TASK PROMPT. The word to find is "each". State how many lines below contain it, giving only the number.

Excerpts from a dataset
※

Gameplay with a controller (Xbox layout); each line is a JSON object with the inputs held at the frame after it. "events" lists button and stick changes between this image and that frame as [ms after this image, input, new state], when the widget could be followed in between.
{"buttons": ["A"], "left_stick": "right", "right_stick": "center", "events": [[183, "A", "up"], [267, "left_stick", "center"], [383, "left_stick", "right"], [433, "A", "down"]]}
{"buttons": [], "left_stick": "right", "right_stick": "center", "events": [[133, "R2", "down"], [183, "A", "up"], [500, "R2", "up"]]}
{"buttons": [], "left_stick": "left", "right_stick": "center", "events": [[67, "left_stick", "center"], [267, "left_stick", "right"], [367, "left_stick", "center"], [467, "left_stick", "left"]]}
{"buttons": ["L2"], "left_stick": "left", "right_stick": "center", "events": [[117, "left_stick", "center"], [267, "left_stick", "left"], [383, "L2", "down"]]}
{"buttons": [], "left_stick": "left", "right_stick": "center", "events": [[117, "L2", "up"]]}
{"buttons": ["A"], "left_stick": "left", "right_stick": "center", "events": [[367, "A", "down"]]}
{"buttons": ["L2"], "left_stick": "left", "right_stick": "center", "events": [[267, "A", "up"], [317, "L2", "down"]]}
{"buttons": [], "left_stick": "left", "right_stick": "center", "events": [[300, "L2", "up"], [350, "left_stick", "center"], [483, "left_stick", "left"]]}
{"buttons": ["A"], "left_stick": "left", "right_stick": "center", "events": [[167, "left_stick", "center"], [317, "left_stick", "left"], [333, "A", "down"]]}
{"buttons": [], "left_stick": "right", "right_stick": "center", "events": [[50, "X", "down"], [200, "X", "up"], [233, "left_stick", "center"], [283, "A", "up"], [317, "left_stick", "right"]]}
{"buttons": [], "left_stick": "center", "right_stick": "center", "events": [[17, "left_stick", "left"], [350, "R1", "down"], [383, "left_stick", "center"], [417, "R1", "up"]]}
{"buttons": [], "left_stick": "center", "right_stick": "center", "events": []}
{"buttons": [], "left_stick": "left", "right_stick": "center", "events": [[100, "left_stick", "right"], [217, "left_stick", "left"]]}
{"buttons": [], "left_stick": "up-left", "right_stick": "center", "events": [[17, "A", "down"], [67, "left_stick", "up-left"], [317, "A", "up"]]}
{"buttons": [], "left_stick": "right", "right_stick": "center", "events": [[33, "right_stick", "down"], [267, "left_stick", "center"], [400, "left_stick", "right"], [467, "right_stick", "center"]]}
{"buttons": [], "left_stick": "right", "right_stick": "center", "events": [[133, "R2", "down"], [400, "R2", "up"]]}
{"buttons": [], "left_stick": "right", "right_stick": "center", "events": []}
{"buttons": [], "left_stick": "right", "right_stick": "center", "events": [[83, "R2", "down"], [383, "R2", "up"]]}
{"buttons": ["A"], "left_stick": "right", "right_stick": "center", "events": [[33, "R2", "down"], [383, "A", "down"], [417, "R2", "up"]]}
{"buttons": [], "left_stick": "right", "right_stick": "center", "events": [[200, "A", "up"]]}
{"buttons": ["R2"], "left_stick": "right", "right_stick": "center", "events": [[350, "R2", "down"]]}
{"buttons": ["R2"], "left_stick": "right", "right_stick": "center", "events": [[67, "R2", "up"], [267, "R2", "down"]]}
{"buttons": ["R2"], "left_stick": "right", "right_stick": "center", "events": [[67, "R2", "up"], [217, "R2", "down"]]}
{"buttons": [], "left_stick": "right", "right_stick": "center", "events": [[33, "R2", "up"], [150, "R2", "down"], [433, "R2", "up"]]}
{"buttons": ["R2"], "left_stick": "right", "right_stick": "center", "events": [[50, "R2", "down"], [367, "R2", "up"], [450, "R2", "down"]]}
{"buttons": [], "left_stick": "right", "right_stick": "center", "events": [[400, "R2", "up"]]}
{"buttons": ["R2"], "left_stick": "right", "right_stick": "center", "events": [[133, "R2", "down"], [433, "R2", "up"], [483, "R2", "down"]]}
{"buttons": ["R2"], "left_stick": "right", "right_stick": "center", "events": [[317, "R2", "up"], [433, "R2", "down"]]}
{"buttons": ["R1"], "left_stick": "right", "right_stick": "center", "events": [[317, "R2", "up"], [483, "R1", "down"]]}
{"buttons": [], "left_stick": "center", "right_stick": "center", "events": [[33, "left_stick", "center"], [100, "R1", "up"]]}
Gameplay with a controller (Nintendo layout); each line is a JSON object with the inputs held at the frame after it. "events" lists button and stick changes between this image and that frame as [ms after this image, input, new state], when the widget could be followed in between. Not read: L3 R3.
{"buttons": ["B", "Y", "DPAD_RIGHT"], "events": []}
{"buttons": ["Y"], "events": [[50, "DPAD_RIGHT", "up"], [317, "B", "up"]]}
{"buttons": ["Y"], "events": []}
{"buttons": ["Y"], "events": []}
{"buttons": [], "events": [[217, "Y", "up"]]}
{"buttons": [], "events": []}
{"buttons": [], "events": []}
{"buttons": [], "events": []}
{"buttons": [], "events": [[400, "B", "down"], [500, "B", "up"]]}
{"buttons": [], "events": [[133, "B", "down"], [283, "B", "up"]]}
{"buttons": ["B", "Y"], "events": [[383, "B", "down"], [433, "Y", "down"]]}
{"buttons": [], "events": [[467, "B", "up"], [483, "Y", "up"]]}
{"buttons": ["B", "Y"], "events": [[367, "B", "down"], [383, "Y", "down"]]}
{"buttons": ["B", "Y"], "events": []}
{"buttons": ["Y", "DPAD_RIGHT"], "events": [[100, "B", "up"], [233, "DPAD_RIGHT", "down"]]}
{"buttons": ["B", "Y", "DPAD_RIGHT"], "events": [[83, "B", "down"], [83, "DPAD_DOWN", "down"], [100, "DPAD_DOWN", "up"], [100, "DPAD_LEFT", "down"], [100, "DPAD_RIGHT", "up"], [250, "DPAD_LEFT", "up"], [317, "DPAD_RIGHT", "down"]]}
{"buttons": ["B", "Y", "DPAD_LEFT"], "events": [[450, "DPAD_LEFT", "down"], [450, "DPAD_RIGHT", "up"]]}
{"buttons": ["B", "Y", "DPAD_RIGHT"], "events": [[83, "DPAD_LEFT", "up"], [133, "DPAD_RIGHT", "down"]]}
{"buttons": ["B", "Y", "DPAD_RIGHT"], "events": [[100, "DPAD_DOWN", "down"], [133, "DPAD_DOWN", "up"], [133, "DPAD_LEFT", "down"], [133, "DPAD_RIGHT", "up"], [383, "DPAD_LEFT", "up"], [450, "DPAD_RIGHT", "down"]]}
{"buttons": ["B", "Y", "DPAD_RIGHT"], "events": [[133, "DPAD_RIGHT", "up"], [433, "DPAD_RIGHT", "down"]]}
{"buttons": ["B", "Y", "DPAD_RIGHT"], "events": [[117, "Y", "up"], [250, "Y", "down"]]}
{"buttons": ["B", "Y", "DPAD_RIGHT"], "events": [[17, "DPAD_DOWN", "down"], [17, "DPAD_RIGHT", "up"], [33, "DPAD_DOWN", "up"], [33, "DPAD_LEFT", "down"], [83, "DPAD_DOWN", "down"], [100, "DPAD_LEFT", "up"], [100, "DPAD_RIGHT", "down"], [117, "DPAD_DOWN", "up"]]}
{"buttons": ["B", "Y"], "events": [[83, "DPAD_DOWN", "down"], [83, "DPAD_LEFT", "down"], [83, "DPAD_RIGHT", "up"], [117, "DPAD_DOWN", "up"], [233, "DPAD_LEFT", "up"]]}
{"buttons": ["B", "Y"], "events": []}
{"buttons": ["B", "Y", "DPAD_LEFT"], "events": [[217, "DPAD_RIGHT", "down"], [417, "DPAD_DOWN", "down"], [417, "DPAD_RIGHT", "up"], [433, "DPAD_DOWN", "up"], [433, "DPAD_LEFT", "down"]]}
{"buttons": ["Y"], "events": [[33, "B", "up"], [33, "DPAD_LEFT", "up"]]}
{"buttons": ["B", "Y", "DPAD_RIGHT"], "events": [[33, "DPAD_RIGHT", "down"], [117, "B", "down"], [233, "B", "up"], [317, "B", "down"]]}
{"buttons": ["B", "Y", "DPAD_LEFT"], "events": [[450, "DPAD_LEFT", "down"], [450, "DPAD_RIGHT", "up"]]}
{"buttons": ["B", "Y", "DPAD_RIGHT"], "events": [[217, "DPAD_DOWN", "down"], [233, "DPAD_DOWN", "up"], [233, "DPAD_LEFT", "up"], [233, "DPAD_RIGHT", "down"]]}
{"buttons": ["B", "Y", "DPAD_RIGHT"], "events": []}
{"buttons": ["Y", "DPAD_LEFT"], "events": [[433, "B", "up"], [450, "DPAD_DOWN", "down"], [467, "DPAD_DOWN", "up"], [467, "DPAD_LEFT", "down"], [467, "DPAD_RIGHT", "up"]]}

※

SOLVED EXERCISE. 2